Task to carry out: Output the whole listing with nothing altered.

Task input:
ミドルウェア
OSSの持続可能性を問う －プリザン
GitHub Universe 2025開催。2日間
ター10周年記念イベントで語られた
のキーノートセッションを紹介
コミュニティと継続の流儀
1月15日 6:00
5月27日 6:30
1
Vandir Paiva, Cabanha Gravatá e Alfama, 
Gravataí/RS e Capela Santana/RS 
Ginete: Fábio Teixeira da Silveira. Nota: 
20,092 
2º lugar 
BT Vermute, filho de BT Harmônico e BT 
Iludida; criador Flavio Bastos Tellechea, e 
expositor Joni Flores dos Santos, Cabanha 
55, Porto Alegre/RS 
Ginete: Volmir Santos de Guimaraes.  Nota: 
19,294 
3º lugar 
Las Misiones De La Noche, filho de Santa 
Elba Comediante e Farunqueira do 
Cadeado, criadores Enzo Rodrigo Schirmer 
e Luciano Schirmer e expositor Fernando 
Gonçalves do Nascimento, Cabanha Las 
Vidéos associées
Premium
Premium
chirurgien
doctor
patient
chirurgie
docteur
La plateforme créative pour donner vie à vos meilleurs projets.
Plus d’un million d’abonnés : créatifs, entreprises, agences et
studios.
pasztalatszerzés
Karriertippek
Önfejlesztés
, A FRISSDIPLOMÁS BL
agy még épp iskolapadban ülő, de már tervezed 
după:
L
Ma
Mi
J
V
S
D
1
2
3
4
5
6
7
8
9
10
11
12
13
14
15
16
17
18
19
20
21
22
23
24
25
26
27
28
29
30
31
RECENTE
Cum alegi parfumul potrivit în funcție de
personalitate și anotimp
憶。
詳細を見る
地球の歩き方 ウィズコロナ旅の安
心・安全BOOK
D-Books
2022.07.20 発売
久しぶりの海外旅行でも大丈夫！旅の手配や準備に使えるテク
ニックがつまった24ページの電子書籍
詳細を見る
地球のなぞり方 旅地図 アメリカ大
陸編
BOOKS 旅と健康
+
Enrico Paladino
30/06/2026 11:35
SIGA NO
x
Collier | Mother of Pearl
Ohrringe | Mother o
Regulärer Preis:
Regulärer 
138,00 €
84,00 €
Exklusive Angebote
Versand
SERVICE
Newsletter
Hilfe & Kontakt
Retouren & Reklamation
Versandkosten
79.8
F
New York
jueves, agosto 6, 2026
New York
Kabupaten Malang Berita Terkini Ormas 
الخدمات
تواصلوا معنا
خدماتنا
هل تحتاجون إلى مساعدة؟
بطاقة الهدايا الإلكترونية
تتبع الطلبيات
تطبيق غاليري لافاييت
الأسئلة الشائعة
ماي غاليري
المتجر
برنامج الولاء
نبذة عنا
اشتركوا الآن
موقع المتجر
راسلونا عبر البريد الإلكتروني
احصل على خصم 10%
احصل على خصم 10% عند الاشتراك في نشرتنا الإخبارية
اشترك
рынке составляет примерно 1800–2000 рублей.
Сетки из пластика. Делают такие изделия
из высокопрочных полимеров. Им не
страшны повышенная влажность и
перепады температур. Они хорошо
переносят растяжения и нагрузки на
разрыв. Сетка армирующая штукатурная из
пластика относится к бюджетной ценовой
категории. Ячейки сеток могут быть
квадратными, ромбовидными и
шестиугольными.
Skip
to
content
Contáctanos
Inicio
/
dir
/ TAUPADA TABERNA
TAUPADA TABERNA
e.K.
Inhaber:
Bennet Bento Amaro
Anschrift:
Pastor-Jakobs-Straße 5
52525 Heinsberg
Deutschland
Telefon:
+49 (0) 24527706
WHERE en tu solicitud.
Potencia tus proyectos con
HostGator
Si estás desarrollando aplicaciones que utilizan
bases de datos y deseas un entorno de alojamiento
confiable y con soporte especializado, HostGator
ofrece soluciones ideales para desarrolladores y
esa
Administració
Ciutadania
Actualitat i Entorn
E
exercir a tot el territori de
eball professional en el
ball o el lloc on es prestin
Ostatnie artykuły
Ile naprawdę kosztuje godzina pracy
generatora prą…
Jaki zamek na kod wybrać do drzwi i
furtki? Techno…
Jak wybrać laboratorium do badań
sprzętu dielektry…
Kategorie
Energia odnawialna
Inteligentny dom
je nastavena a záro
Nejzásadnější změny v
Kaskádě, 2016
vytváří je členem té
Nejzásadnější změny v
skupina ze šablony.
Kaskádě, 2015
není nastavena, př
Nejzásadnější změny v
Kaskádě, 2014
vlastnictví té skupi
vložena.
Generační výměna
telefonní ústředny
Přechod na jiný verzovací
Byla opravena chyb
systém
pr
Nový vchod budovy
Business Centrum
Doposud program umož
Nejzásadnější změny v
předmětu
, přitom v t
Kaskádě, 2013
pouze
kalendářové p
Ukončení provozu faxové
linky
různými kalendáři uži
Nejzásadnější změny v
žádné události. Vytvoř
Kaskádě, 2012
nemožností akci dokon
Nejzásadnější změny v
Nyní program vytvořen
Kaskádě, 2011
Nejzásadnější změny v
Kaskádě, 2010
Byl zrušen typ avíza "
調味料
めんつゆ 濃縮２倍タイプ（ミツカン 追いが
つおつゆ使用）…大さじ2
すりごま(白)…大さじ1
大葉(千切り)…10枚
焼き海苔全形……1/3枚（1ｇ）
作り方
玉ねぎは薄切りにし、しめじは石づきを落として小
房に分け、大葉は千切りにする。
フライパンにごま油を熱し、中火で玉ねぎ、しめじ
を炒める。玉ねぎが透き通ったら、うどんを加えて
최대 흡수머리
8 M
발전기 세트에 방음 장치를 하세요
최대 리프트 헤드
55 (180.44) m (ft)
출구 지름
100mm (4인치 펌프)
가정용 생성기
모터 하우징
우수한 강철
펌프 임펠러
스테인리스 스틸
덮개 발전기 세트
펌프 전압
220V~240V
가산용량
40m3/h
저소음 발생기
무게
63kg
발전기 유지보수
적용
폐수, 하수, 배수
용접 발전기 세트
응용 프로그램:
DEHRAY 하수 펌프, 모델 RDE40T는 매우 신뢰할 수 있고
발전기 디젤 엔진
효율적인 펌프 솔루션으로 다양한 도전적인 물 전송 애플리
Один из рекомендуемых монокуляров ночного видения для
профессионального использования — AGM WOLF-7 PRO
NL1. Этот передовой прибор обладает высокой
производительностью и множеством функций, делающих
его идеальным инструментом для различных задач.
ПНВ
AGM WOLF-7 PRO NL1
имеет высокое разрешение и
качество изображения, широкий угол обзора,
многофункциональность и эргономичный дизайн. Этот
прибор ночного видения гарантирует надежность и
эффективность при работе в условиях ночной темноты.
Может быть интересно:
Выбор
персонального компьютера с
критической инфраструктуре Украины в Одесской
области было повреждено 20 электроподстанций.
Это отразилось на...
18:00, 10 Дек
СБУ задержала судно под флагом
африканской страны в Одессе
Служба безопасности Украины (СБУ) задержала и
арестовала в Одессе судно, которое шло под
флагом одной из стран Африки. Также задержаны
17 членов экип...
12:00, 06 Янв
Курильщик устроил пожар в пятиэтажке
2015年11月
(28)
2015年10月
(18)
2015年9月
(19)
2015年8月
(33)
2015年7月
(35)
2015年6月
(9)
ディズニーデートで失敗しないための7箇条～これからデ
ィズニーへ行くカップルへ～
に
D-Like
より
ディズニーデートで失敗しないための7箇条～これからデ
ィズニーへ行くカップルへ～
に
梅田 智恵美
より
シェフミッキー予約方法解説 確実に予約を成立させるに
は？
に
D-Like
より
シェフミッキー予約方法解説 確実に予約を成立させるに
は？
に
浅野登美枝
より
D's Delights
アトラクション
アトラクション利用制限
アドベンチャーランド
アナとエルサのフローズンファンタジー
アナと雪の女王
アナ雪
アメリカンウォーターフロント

Exercise solution:
ミドルウェア
OSSの持続可能性を問う －プリザン
GitHub Universe 2025開催。2日間
ター10周年記念イベントで語られた
のキーノートセッションを紹介
コミュニティと継続の流儀
1月15日 6:00
5月27日 6:30
1
Vandir Paiva, Cabanha Gravatá e Alfama, 
Gravataí/RS e Capela Santana/RS 
Ginete: Fábio Teixeira da Silveira. Nota: 
20,092 
2º lugar 
BT Vermute, filho de BT Harmônico e BT 
Iludida; criador Flavio Bastos Tellechea, e 
expositor Joni Flores dos Santos, Cabanha 
55, Porto Alegre/RS 
Ginete: Volmir Santos de Guimaraes.  Nota: 
19,294 
3º lugar 
Las Misiones De La Noche, filho de Santa 
Elba Comediante e Farunqueira do 
Cadeado, criadores Enzo Rodrigo Schirmer 
e Luciano Schirmer e expositor Fernando 
Gonçalves do Nascimento, Cabanha Las 
Vidéos associées
Premium
Premium
chirurgien
doctor
patient
chirurgie
docteur
La plateforme créative pour donner vie à vos meilleurs projets.
Plus d’un million d’abonnés : créatifs, entreprises, agences et
studios.
pasztalatszerzés
Karriertippek
Önfejlesztés
, A FRISSDIPLOMÁS BL
agy még épp iskolapadban ülő, de már tervezed 
după:
L
Ma
Mi
J
V
S
D
1
2
3
4
5
6
7
8
9
10
11
12
13
14
15
16
17
18
19
20
21
22
23
24
25
26
27
28
29
30
31
RECENTE
Cum alegi parfumul potrivit în funcție de
personalitate și anotimp
憶。
詳細を見る
地球の歩き方 ウィズコロナ旅の安
心・安全BOOK
D-Books
2022.07.20 発売
久しぶりの海外旅行でも大丈夫！旅の手配や準備に使えるテク
ニックがつまった24ページの電子書籍
詳細を見る
地球のなぞり方 旅地図 アメリカ大
陸編
BOOKS 旅と健康
+
Enrico Paladino
30/06/2026 11:35
SIGA NO
x
Collier | Mother of Pearl
Ohrringe | Mother o
Regulärer Preis:
Regulärer 
138,00 €
84,00 €
Exklusive Angebote
Versand
SERVICE
Newsletter
Hilfe & Kontakt
Retouren & Reklamation
Versandkosten
79.8
F
New York
jueves, agosto 6, 2026
New York
Kabupaten Malang Berita Terkini Ormas 
الخدمات
تواصلوا معنا
خدماتنا
هل تحتاجون إلى مساعدة؟
بطاقة الهدايا الإلكترونية
تتبع الطلبيات
تطبيق غاليري لافاييت
الأسئلة الشائعة
ماي غاليري
المتجر
برنامج الولاء
نبذة عنا
اشتركوا الآن
موقع المتجر
راسلونا عبر البريد الإلكتروني
احصل على خصم 10%
احصل على خصم 10% عند الاشتراك في نشرتنا الإخبارية
اشترك
рынке составляет примерно 1800–2000 рублей.
Сетки из пластика. Делают такие изделия
из высокопрочных полимеров. Им не
страшны повышенная влажность и
перепады температур. Они хорошо
переносят растяжения и нагрузки на
разрыв. Сетка армирующая штукатурная из
пластика относится к бюджетной ценовой
категории. Ячейки сеток могут быть
квадратными, ромбовидными и
шестиугольными.
Skip
to
content
Contáctanos
Inicio
/
dir
/ TAUPADA TABERNA
TAUPADA TABERNA
e.K.
Inhaber:
Bennet Bento Amaro
Anschrift:
Pastor-Jakobs-Straße 5
52525 Heinsberg
Deutschland
Telefon:
+49 (0) 24527706
WHERE en tu solicitud.
Potencia tus proyectos con
HostGator
Si estás desarrollando aplicaciones que utilizan
bases de datos y deseas un entorno de alojamiento
confiable y con soporte especializado, HostGator
ofrece soluciones ideales para desarrolladores y
esa
Administració
Ciutadania
Actualitat i Entorn
E
exercir a tot el territori de
eball professional en el
ball o el lloc on es prestin
Ostatnie artykuły
Ile naprawdę kosztuje godzina pracy
generatora prą…
Jaki zamek na kod wybrać do drzwi i
furtki? Techno…
Jak wybrać laboratorium do badań
sprzętu dielektry…
Kategorie
Energia odnawialna
Inteligentny dom
je nastavena a záro
Nejzásadnější změny v
Kaskádě, 2016
vytváří je členem té
Nejzásadnější změny v
skupina ze šablony.
Kaskádě, 2015
není nastavena, př
Nejzásadnější změny v
Kaskádě, 2014
vlastnictví té skupi
vložena.
Generační výměna
telefonní ústředny
Přechod na jiný verzovací
Byla opravena chyb
systém
pr
Nový vchod budovy
Business Centrum
Doposud program umož
Nejzásadnější změny v
předmětu
, přitom v t
Kaskádě, 2013
pouze
kalendářové p
Ukončení provozu faxové
linky
různými kalendáři uži
Nejzásadnější změny v
žádné události. Vytvoř
Kaskádě, 2012
nemožností akci dokon
Nejzásadnější změny v
Nyní program vytvořen
Kaskádě, 2011
Nejzásadnější změny v
Kaskádě, 2010
Byl zrušen typ avíza "
調味料
めんつゆ 濃縮２倍タイプ（ミツカン 追いが
つおつゆ使用）…大さじ2
すりごま(白)…大さじ1
大葉(千切り)…10枚
焼き海苔全形……1/3枚（1ｇ）
作り方
玉ねぎは薄切りにし、しめじは石づきを落として小
房に分け、大葉は千切りにする。
フライパンにごま油を熱し、中火で玉ねぎ、しめじ
を炒める。玉ねぎが透き通ったら、うどんを加えて
최대 흡수머리
8 M
발전기 세트에 방음 장치를 하세요
최대 리프트 헤드
55 (180.44) m (ft)
출구 지름
100mm (4인치 펌프)
가정용 생성기
모터 하우징
우수한 강철
펌프 임펠러
스테인리스 스틸
덮개 발전기 세트
펌프 전압
220V~240V
가산용량
40m3/h
저소음 발생기
무게
63kg
발전기 유지보수
적용
폐수, 하수, 배수
용접 발전기 세트
응용 프로그램:
DEHRAY 하수 펌프, 모델 RDE40T는 매우 신뢰할 수 있고
발전기 디젤 엔진
효율적인 펌프 솔루션으로 다양한 도전적인 물 전송 애플리
Один из рекомендуемых монокуляров ночного видения для
профессионального использования — AGM WOLF-7 PRO
NL1. Этот передовой прибор обладает высокой
производительностью и множеством функций, делающих
его идеальным инструментом для различных задач.
ПНВ
AGM WOLF-7 PRO NL1
имеет высокое разрешение и
качество изображения, широкий угол обзора,
многофункциональность и эргономичный дизайн. Этот
прибор ночного видения гарантирует надежность и
эффективность при работе в условиях ночной темноты.
Может быть интересно:
Выбор
персонального компьютера с
критической инфраструктуре Украины в Одесской
области было повреждено 20 электроподстанций.
Это отразилось на...
18:00, 10 Дек
СБУ задержала судно под флагом
африканской страны в Одессе
Служба безопасности Украины (СБУ) задержала и
арестовала в Одессе судно, которое шло под
флагом одной из стран Африки. Также задержаны
17 членов экип...
12:00, 06 Янв
Курильщик устроил пожар в пятиэтажке
2015年11月
(28)
2015年10月
(18)
2015年9月
(19)
2015年8月
(33)
2015年7月
(35)
2015年6月
(9)
ディズニーデートで失敗しないための7箇条～これからデ
ィズニーへ行くカップルへ～
に
D-Like
より
ディズニーデートで失敗しないための7箇条～これからデ
ィズニーへ行くカップルへ～
に
梅田 智恵美
より
シェフミッキー予約方法解説 確実に予約を成立させるに
は？
に
D-Like
より
シェフミッキー予約方法解説 確実に予約を成立させるに
は？
に
浅野登美枝
より
D's Delights
アトラクション
アトラクション利用制限
アドベンチャーランド
アナとエルサのフローズンファンタジー
アナと雪の女王
アナ雪
アメリカンウォーターフロント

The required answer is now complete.